**** Available records ****

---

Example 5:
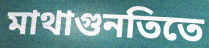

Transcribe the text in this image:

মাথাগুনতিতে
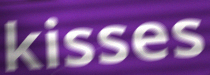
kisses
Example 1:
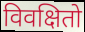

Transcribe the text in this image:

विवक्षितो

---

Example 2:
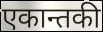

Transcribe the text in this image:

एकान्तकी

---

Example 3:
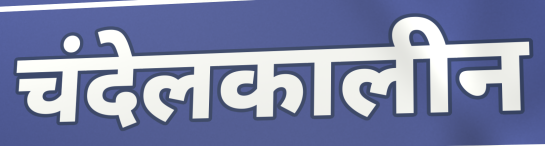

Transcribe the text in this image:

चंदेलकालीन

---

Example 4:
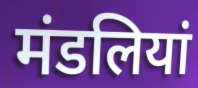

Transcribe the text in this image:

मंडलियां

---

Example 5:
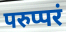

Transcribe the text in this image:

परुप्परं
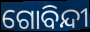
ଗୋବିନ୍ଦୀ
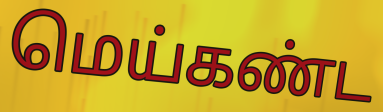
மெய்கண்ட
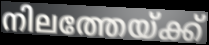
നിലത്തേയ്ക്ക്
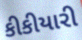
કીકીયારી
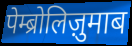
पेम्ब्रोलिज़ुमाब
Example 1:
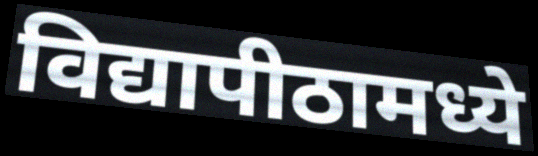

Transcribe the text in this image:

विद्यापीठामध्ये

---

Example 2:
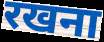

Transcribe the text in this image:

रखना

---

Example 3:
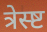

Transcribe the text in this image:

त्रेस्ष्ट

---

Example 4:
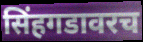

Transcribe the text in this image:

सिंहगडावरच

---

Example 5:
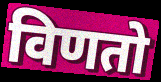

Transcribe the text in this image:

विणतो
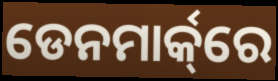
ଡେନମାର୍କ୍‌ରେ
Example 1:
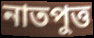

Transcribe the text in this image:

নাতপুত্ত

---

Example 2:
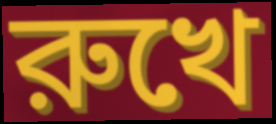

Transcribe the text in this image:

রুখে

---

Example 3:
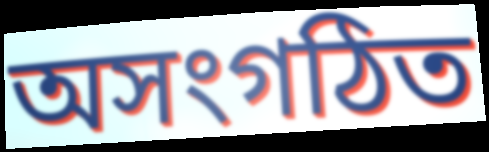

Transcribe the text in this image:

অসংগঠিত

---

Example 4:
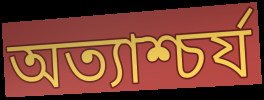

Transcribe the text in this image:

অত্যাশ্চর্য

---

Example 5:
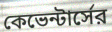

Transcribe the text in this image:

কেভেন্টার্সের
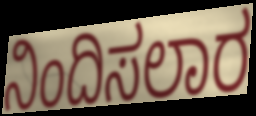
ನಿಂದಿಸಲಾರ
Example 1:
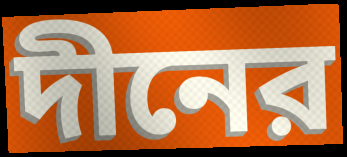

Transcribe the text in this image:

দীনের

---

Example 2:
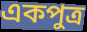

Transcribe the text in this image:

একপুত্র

****

Retype the records exactly, but skip the pictures.

### Task result
---

Example 5:

Transcribe the text in this image:

মাথাগুনতিতে
kisses
Example 1:

Transcribe the text in this image:

विवक्षितो

---

Example 2:

Transcribe the text in this image:

एकान्तकी

---

Example 3:

Transcribe the text in this image:

चंदेलकालीन

---

Example 4:

Transcribe the text in this image:

मंडलियां

---

Example 5:

Transcribe the text in this image:

परुप्परं
ଗୋବିନ୍ଦୀ
மெய்கண்ட
നിലത്തേയ്ക്ക്
કીકીયારી
पेम्ब्रोलिज़ुमाब
Example 1:

Transcribe the text in this image:

विद्यापीठामध्ये

---

Example 2:

Transcribe the text in this image:

रखना

---

Example 3:

Transcribe the text in this image:

त्रेस्ष्ट

---

Example 4:

Transcribe the text in this image:

सिंहगडावरच

---

Example 5:

Transcribe the text in this image:

विणतो
ଡେନମାର୍କ୍‌ରେ
Example 1:

Transcribe the text in this image:

নাতপুত্ত

---

Example 2:

Transcribe the text in this image:

রুখে

---

Example 3:

Transcribe the text in this image:

অসংগঠিত

---

Example 4:

Transcribe the text in this image:

অত্যাশ্চর্য

---

Example 5:

Transcribe the text in this image:

কেভেন্টার্সের
ನಿಂದಿಸಲಾರ
Example 1:

Transcribe the text in this image:

দীনের

---

Example 2:

Transcribe the text in this image:

একপুত্র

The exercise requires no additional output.